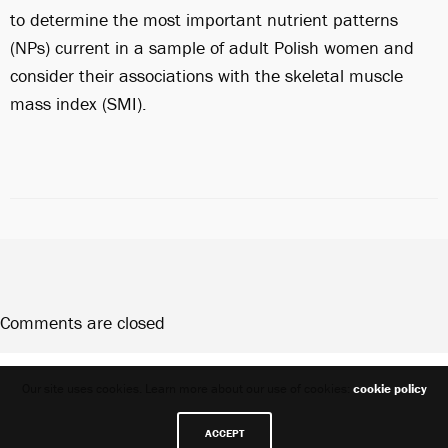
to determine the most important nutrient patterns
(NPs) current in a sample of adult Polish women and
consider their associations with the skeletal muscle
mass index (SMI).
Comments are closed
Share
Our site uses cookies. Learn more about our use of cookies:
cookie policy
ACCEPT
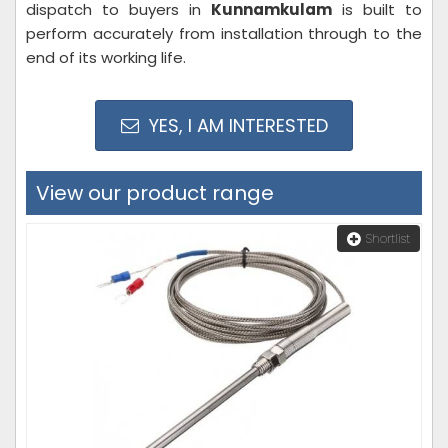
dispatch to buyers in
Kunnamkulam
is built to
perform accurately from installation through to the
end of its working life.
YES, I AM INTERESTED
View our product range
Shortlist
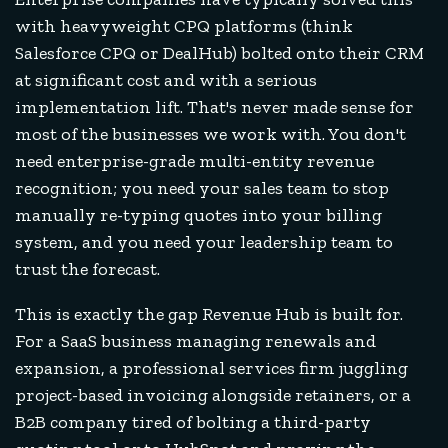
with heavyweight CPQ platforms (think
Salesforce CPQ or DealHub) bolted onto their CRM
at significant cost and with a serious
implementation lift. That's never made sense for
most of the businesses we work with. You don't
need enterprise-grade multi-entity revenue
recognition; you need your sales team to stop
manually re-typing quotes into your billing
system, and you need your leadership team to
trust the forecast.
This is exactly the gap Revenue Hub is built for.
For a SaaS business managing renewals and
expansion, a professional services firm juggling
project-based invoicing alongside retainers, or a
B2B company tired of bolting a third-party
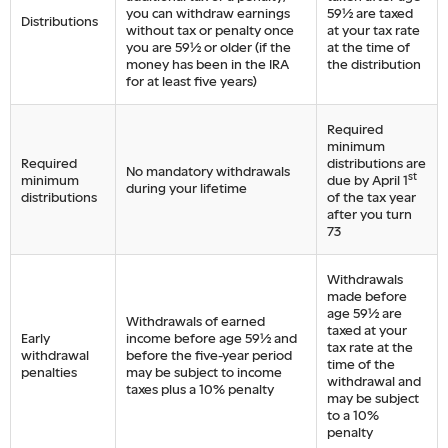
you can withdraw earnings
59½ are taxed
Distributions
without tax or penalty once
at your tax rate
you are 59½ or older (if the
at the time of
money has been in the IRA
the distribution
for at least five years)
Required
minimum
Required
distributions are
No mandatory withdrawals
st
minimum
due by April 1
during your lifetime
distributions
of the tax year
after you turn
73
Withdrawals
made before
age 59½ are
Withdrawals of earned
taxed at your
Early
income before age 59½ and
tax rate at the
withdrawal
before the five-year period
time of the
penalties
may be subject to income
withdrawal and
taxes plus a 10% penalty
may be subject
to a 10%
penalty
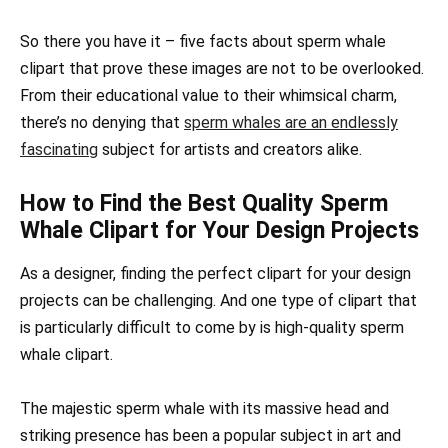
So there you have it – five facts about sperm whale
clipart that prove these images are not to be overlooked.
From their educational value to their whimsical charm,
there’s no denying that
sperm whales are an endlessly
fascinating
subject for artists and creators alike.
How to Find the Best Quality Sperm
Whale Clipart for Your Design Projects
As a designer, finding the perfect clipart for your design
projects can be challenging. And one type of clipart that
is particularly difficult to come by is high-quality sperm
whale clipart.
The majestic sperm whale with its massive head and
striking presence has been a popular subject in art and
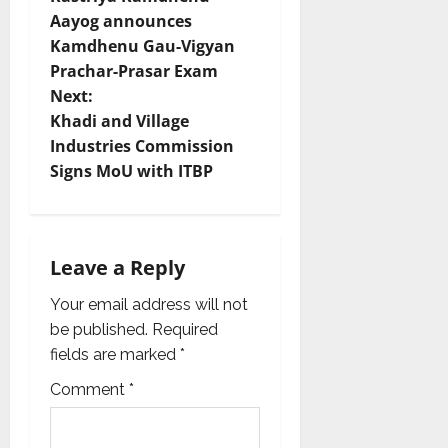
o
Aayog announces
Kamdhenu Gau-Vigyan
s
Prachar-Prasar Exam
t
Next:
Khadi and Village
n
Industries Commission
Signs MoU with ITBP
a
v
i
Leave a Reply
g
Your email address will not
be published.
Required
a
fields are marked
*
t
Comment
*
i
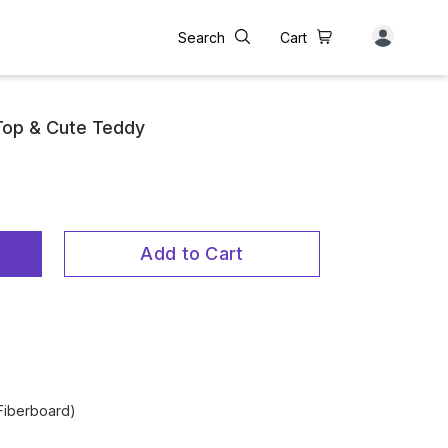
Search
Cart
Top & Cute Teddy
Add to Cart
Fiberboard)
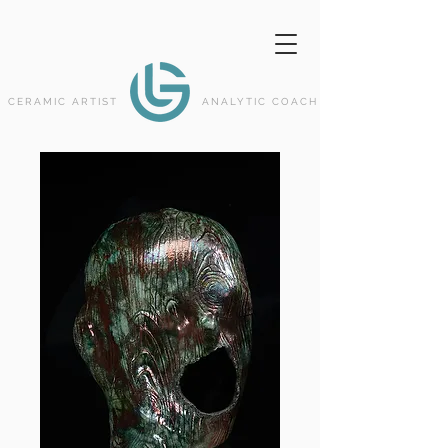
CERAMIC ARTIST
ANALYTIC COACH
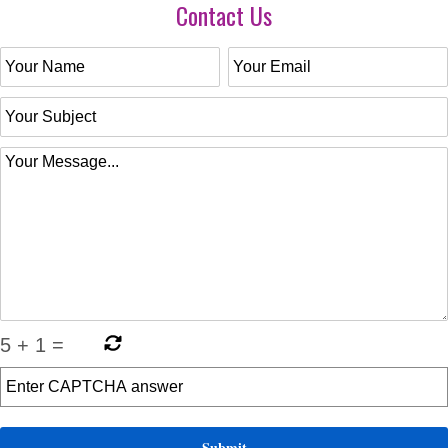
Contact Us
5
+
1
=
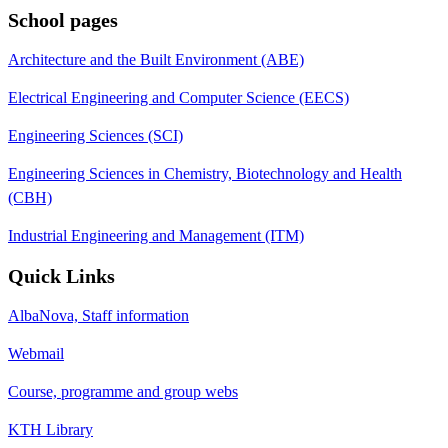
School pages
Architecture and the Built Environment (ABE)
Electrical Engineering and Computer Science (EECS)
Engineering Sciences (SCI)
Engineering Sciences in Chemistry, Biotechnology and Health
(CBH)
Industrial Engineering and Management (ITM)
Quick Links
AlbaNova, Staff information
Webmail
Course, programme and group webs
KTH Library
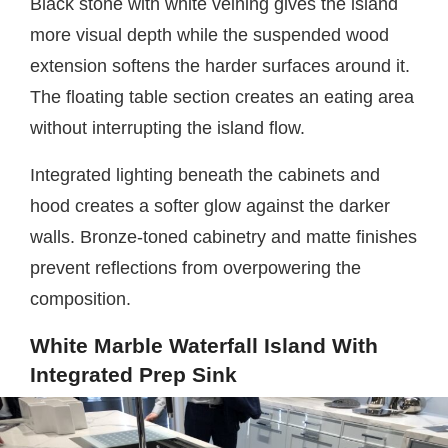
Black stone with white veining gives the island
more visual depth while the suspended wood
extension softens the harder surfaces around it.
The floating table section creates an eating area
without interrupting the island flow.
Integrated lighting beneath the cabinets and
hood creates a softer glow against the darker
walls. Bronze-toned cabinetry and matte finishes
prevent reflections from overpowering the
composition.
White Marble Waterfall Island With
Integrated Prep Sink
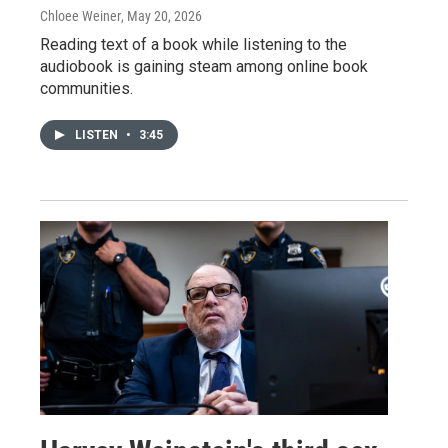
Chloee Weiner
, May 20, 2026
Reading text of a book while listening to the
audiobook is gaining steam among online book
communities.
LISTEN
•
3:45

:::::

### Your assignment
Please copy the text from all of the data above word for word, line by line, and leave the pictures out of your answer.

### Task response
to determine the most important nutrient patterns
(NPs) current in a sample of adult Polish women and
consider their associations with the skeletal muscle
mass index (SMI).
Comments are closed
Share
Our site uses cookies. Learn more about our use of cookies:
cookie policy
ACCEPT
dispatch to buyers in
Kunnamkulam
is built to
perform accurately from installation through to the
end of its working life.
YES, I AM INTERESTED
View our product range
Shortlist
with heavyweight CPQ platforms (think
Salesforce CPQ or DealHub) bolted onto their CRM
at significant cost and with a serious
implementation lift. That's never made sense for
most of the businesses we work with. You don't
need enterprise-grade multi-entity revenue
recognition; you need your sales team to stop
manually re-typing quotes into your billing
system, and you need your leadership team to
trust the forecast.
This is exactly the gap Revenue Hub is built for.
For a SaaS business managing renewals and
expansion, a professional services firm juggling
project-based invoicing alongside retainers, or a
B2B company tired of bolting a third-party
you can withdraw earnings
59½ are taxed
Distributions
without tax or penalty once
at your tax rate
you are 59½ or older (if the
at the time of
money has been in the IRA
the distribution
for at least five years)
Required
minimum
Required
distributions are
No mandatory withdrawals
st
minimum
due by April 1
during your lifetime
distributions
of the tax year
after you turn
73
Withdrawals
made before
age 59½ are
Withdrawals of earned
taxed at your
Early
income before age 59½ and
tax rate at the
withdrawal
before the five-year period
time of the
penalties
may be subject to income
withdrawal and
taxes plus a 10% penalty
may be subject
to a 10%
penalty
So there you have it – five facts about sperm whale
clipart that prove these images are not to be overlooked.
From their educational value to their whimsical charm,
there’s no denying that
sperm whales are an endlessly
fascinating
subject for artists and creators alike.
How to Find the Best Quality Sperm
Whale Clipart for Your Design Projects
As a designer, finding the perfect clipart for your design
projects can be challenging. And one type of clipart that
is particularly difficult to come by is high-quality sperm
whale clipart.
The majestic sperm whale with its massive head and
striking presence has been a popular subject in art and
o
Aayog announces
Kamdhenu Gau-Vigyan
s
Prachar-Prasar Exam
t
Next:
Khadi and Village
n
Industries Commission
Signs MoU with ITBP
a
v
i
Leave a Reply
g
Your email address will not
be published.
Required
a
fields are marked
*
t
Comment
*
i
Search
Cart
Top & Cute Teddy
Add to Cart
Fiberboard)
CERAMIC ARTIST
ANALYTIC COACH
Contact Us
5
+
1
=
School pages
Architecture and the Built Environment (ABE)
Electrical Engineering and Computer Science (EECS)
Engineering Sciences (SCI)
Engineering Sciences in Chemistry, Biotechnology and Health
(CBH)
Industrial Engineering and Management (ITM)
Quick Links
AlbaNova, Staff information
Webmail
Course, programme and group webs
KTH Library
Black stone with white veining gives the island
more visual depth while the suspended wood
extension softens the harder surfaces around it.
The floating table section creates an eating area
without interrupting the island flow.
Integrated lighting beneath the cabinets and
hood creates a softer glow against the darker
walls. Bronze-toned cabinetry and matte finishes
prevent reflections from overpowering the
composition.
White Marble Waterfall Island With
Integrated Prep Sink
Chloee Weiner
, May 20, 2026
Reading text of a book while listening to the
audiobook is gaining steam among online book
communities.
LISTEN
•
3:45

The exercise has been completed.